= Text =
- Interactive map of Neel
- Coordinates: 33°28′30″N 75°13′11″E﻿ / ﻿33.47507°N 75.21986°E
- Country: India
- Territory: Jammu and Kashmir
- District: Ramban district
- Tehsil: Banihal tehsil

= Neel (village) =

Village in Jammu and Kashmir

Neel is a village and niabat located in the Banihal tehsil of Ramban district in the Indian union territory of Jammu and Kashmir. It is situated approximately 40 kilometres from the sub-district headquarters, Ramsoo. It is known for Neel Top, a meadow in upper area of Neel.

Neel lies in the north-western Himalayas, in the upper reaches of Ramban district. It falls under the jurisdiction of medical block Ukhral.

= Provided data =
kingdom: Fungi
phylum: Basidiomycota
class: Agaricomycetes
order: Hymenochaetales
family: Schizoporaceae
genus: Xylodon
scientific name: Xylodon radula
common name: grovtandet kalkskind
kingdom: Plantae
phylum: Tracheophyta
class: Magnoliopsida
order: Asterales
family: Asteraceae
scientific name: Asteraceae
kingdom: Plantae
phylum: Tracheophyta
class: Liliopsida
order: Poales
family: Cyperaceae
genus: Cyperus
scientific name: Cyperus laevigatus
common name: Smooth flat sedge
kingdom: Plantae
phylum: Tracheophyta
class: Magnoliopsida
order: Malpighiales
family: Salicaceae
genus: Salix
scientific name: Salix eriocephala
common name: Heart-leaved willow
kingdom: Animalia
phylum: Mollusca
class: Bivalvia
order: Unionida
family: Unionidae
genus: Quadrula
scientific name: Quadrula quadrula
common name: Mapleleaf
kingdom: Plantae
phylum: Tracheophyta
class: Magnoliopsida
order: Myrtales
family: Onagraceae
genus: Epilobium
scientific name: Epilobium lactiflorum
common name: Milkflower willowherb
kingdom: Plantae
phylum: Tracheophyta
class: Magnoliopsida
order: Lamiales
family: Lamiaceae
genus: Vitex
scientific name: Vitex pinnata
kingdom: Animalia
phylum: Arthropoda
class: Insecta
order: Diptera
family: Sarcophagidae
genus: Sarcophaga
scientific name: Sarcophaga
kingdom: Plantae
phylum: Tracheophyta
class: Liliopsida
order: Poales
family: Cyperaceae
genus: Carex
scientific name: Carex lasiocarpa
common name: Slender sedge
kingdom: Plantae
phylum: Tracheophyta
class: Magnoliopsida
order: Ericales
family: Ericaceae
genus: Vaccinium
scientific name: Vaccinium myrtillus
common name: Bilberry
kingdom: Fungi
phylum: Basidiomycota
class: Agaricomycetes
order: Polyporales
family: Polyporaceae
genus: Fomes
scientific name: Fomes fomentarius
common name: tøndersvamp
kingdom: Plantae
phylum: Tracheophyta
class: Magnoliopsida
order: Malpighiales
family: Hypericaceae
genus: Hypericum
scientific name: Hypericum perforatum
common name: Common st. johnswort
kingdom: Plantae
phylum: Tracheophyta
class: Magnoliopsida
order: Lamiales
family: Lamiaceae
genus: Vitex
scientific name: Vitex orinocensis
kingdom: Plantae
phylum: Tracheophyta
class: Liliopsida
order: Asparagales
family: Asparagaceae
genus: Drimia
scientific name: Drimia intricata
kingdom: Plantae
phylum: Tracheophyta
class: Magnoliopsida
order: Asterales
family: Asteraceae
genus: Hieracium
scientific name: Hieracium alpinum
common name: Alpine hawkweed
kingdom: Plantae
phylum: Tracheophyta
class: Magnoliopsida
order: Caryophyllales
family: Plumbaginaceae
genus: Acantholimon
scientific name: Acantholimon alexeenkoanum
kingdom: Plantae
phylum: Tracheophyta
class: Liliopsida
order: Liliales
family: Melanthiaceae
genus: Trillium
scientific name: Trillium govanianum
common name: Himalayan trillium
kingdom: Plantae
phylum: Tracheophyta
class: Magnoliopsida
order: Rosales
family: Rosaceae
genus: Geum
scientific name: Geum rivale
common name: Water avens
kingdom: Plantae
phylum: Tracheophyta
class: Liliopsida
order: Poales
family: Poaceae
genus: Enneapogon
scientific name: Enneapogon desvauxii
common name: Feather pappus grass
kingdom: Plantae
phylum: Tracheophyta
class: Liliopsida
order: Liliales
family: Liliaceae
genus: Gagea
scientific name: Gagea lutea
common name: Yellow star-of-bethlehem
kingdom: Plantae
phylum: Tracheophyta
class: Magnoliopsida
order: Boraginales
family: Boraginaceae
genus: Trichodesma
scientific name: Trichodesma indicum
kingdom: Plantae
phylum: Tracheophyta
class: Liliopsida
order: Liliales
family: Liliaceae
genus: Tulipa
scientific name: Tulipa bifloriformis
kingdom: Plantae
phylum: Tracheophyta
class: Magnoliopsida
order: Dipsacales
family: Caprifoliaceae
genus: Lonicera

= Exercise prompt =
Echo the part of the Neel village text starting with "Neel is a village" and going on through "medical block Ukhral.", word for word. The rows have nothing to do with this.

= Final answer =
Neel is a village and niabat located in the Banihal tehsil of Ramban district in the Indian union territory of Jammu and Kashmir. It is situated approximately 40 kilometres from the sub-district headquarters, Ramsoo. It is known for Neel Top, a meadow in upper area of Neel.

Neel lies in the north-western Himalayas, in the upper reaches of Ramban district. It falls under the jurisdiction of medical block Ukhral.